- Other names: Microtropia, microstrabismus
- Specialty: Ophthalmology Optometry

= Monofixation syndrome =

Small deviations of eye alignment in binocular vision

Monofixation syndrome (MFS) (also: microtropia or microstrabismus) is an eye condition defined by less-than-perfect binocular vision. It is defined by a small angle deviation with suppression of the deviated eye and the presence of binocular peripheral fusion. That is, MFS implies peripheral fusion without central fusion.

Aside the manifest small-angle deviation ("tropia"), subjects with MFS often also have a large-angle latent deviation ("phoria"). Their stereoacuity is often in the range of 3000 to 70 arcseconds, and a small central suppression scotoma of 2 to 5 deg.

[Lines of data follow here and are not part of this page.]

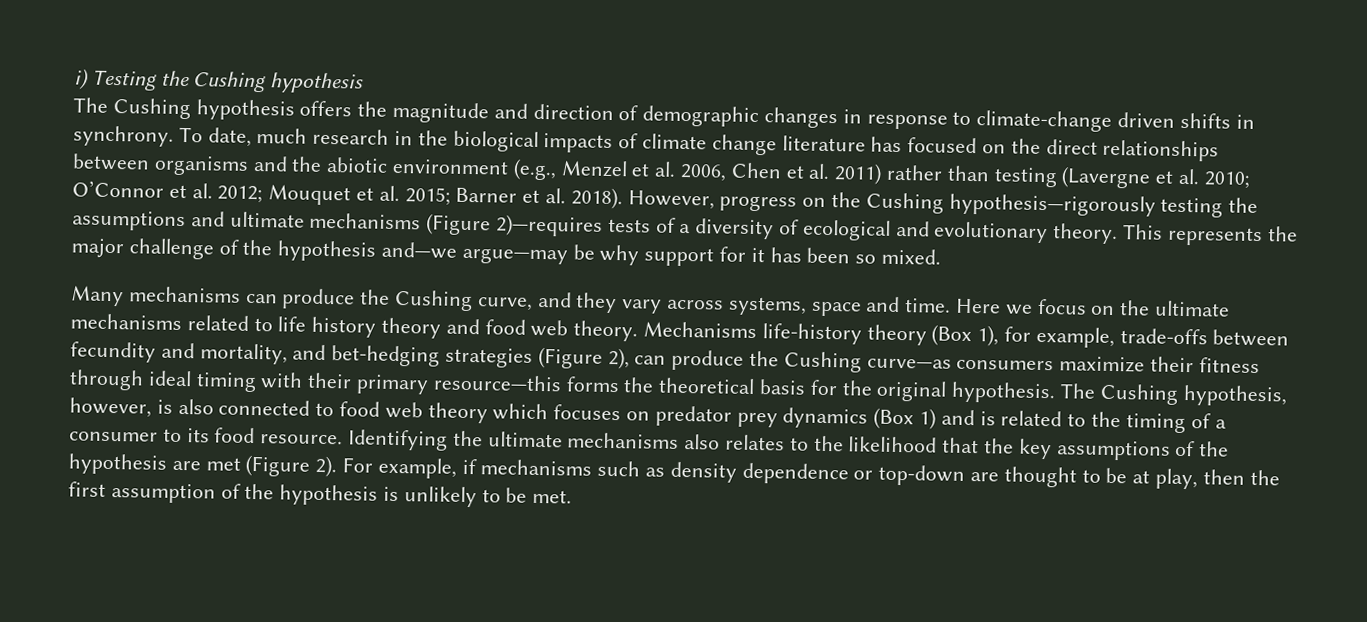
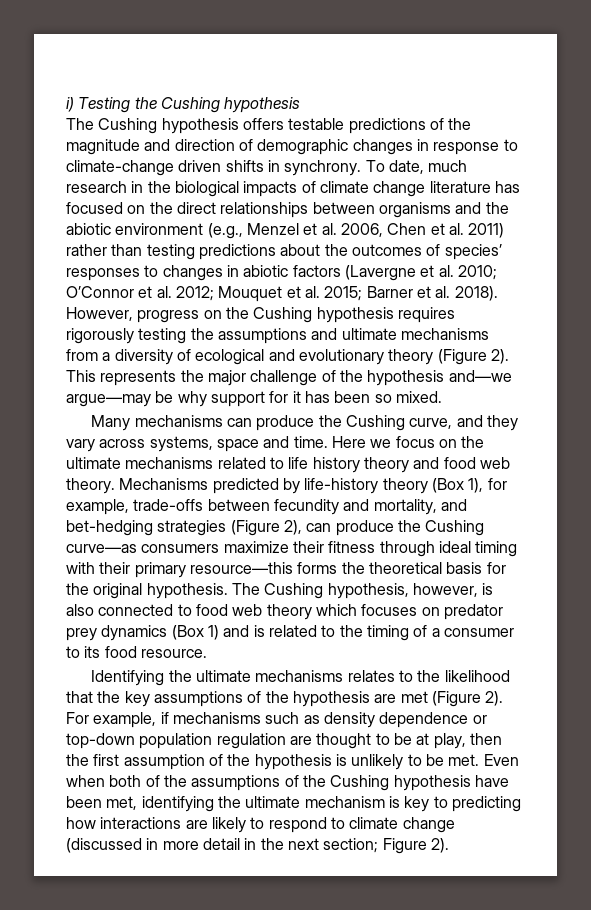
(353, 108) none -> [288,118,444,134] testable predictions of
(1058, 177) none -> [198,244,502,260] [66,265,341,281] predictions about the outcomes of species’ responses to changes in abiotic factors
[948,193,1156,217] hypothesis—rigorously -> [316,307,455,323] [66,328,134,344] hypothesis requires rigorously
[426,213,676,237] (Figure 2)—requires tests of -> [66,349,98,361] from
[1052,223,1119,245] theory. -> [388,349,509,365] theory (Figure 2).
(758, 330) none -> [212,478,300,494] predicted by
(344, 439) none -> (207, 653) //
[684,434,721,450] also -> (344, 676) none
(966, 475) none -> [139,733,286,749] population regulation
(573, 496) none -> [483,754,519,766] [66,775,509,791] [66,796,521,812] [66,817,455,833] [66,838,449,854] Even when both of the assumptions of the Cushing hypothesis have been met, identifying the ultimate mechanism is key to predicting how interactions are likely to respond to climate change (discussed in more detail in the next section; Figure 2).

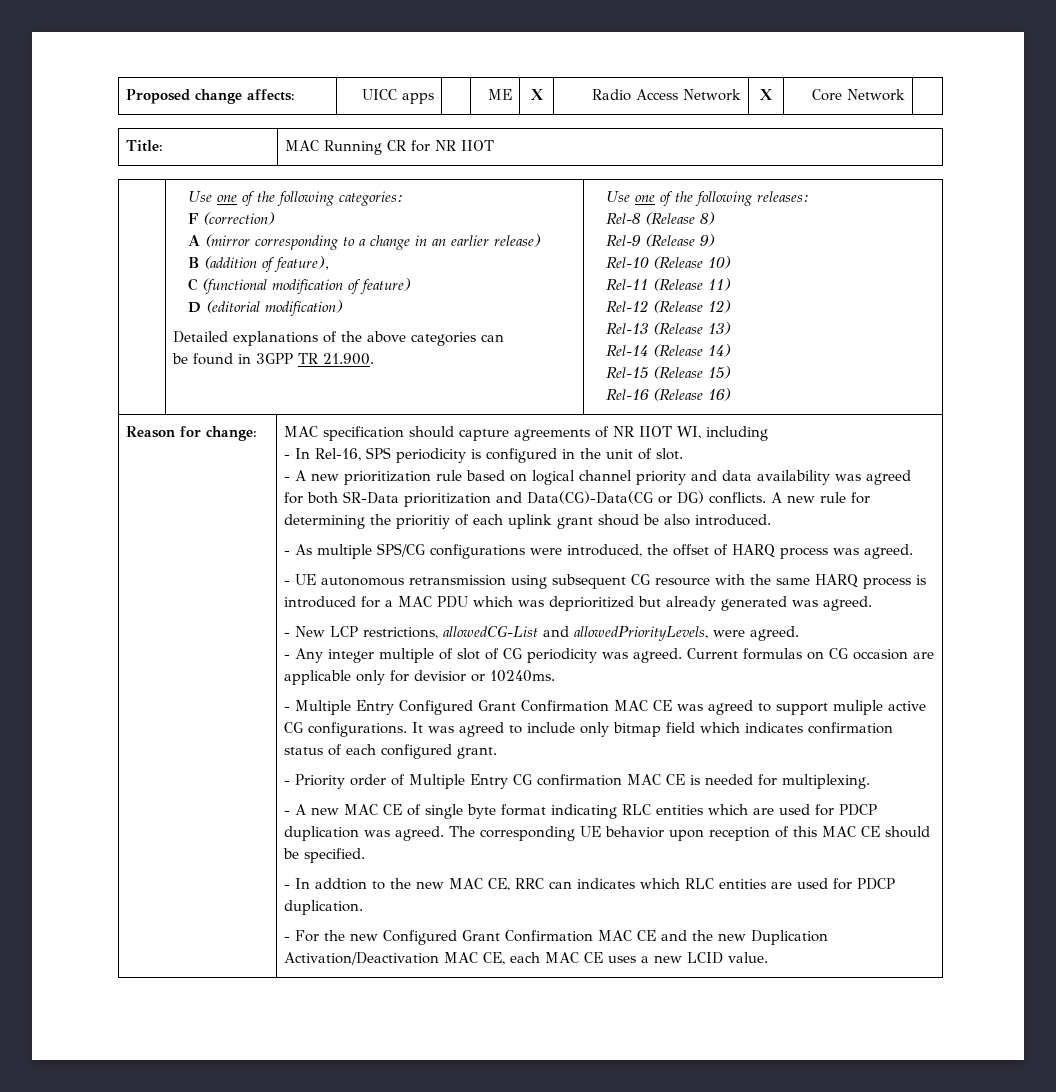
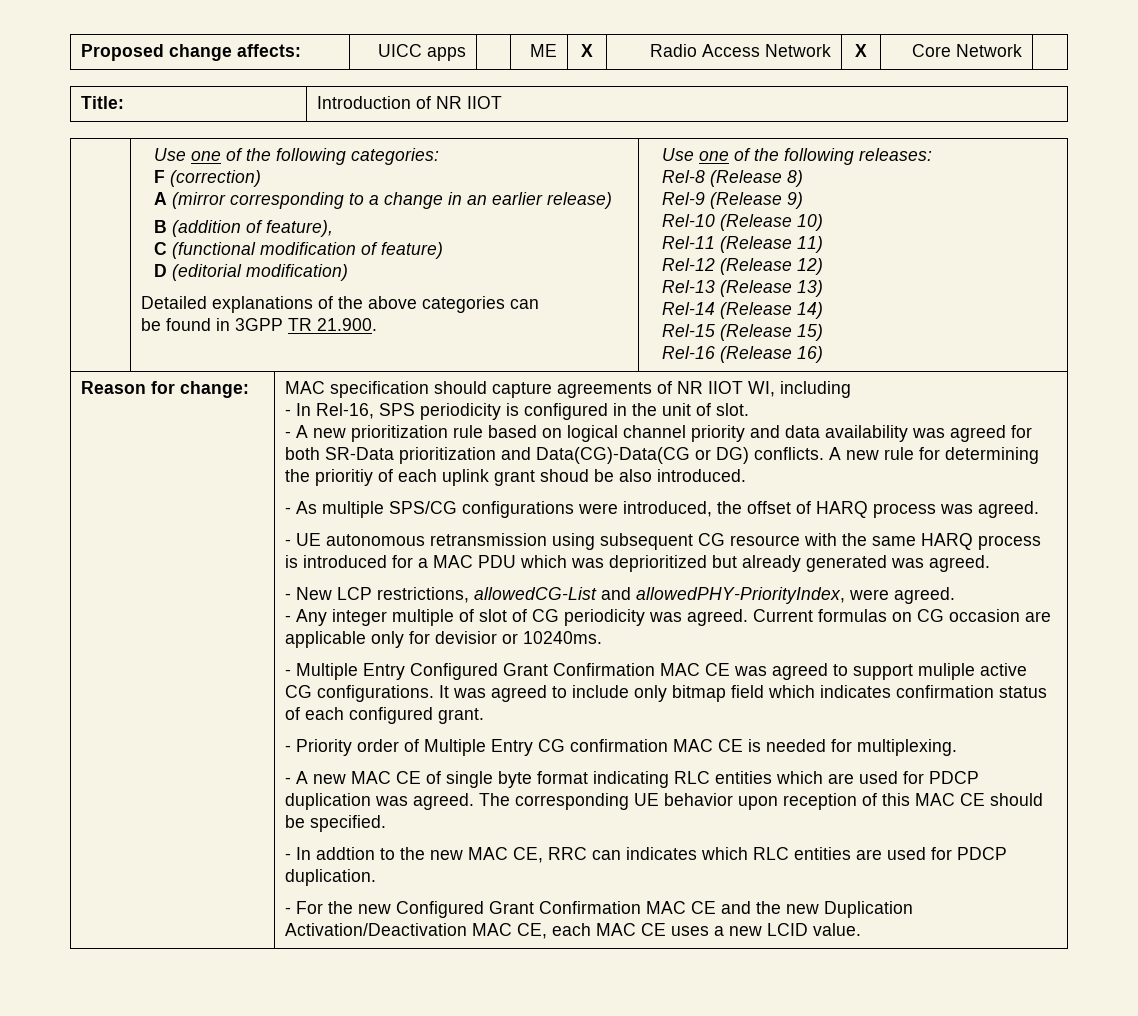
[285,140,431,155] MAC Running CR for -> [316,96,431,109] Introduction of
[574,626,709,641] allowedPriorityLevels, -> [635,587,845,604] allowedPHY-PriorityIndex,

A rare condition, MFS is estimated to affect only 1% of the general population. There are three distinguishable forms of this condition: primary constant, primary decompensating and consecutive MFS. It is believed that primary MFS is a result of a primary sensorial defect, predisposing to anomalous retinal correspondence.

Secondary MFS is a frequent outcome of surgical treatment of congenital esotropia. A study of 1981 showed MFS to result in the vast majority of cases if surgical alignment is reached before the age of 24 months and only in a minority of cases if it is reached later.

MFS was first described by Marshall Parks.